Negative interest rates are, in fact, the preferred tool of the Reserve Bank. It was essentially the speed at which COVID-19 rattled markets, and the banking sector’s operational unreadiness for negative interest rates which saw the Reserve Bank favour QE. We may well still see negative interest rates in the future.

It is important to note that negative interest rates wouldn’t result in negative retail interest rates (i.e. term deposits or mortgage rates). In places where negative interest rates have been tried (for example in Europe), these retail interest rates have bottomed at zero. The negative interest rate is effectively a wholesale rate designed to encourage commercial banks to lend more. However, real returns from cash (i.e. after tax and inflation), could very well become negative.

Will QE result in higher inflation?

That’s the goal to a certain extent. Part of the reason the Reserve Bank has opted to use QE is it foresees inflation falling below its target due to the weaker economic activity caused by COVID-19.

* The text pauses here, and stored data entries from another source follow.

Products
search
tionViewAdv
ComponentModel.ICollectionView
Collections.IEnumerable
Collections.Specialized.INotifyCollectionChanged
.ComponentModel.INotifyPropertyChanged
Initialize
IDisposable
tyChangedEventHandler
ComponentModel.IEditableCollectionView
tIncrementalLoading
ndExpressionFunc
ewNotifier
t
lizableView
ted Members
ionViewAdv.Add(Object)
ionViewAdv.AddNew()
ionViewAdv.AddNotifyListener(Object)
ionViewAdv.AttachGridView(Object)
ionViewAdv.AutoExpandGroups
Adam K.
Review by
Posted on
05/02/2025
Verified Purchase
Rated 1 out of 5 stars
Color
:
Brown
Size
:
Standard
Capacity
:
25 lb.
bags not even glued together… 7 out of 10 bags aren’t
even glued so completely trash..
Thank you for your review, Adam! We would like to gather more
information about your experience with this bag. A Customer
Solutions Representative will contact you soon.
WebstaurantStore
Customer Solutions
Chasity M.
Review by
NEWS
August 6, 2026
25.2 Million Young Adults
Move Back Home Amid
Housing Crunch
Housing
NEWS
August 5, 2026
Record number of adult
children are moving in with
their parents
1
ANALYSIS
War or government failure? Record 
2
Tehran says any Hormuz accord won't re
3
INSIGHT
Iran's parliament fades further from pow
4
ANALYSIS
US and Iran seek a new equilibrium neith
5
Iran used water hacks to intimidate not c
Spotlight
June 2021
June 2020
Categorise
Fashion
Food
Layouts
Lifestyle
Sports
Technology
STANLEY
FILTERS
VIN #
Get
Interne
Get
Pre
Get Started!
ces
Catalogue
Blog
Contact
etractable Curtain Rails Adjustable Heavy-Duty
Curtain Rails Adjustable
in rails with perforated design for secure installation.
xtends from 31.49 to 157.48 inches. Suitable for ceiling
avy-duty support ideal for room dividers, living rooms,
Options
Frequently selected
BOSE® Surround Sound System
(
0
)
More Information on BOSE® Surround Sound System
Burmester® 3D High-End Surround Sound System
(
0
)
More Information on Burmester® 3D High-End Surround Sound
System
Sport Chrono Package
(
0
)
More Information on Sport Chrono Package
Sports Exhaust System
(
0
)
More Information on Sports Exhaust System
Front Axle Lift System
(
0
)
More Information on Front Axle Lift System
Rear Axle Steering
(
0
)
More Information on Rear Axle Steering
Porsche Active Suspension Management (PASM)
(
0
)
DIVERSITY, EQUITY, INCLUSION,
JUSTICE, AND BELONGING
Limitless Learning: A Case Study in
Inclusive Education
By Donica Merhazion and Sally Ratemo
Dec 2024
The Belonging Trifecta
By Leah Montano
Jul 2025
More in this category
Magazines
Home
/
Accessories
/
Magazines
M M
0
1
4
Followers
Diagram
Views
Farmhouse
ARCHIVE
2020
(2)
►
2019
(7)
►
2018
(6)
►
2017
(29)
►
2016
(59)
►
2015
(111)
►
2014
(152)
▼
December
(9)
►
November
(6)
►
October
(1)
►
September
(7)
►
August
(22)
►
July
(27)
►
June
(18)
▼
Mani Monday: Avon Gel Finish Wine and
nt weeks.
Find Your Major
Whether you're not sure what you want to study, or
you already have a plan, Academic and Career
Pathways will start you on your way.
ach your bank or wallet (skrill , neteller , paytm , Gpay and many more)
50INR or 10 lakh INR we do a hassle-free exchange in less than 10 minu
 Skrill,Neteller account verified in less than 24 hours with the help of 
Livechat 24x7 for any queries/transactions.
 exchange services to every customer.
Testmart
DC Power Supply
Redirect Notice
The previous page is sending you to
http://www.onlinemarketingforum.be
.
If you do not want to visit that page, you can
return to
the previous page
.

Near-term, the sharp impact on growth and spike in unemployment is deflationary – less activity means less upward pressure on prices. This is likely to exceed any inflationary impact from QE and inflation should undershoot the 2% mark for some time.

Beyond this, it’s hard to say. On the face of it, a rebounding economy with record low interest rates and high degree of central bank support should be inflationary. However, inflation has been stubbornly below target since the GFC, contrary to the expectations of many, and the key drivers of this (an ageing developed world population, technology etc.) could very well result in inflation continuing to undershoot the mark.

What does QE mean for my investments?

At the end of the day, whatever monetary tool the Reserve Bank implements, be it QE or negative interest rates, one thing is for certain – interest rates are going to be lower for longer. So, what does this mean?

With lower and lower rates on offer, the return investors can earn on cash is set to fall further. On the other side of the coin, low interest rates are very supportive for asset prices, including equities.

However, the disruption caused by COVID-19 means it’s more important than ever to be selective. Investors should focus on quality companies with clear growth opportunities, and those with defensive earnings, consistent cash generation, and pricing power. Pricing power refers to the ability of a company to maintain its prices in tougher times or increase them in-line with higher costs, thereby protecting profits.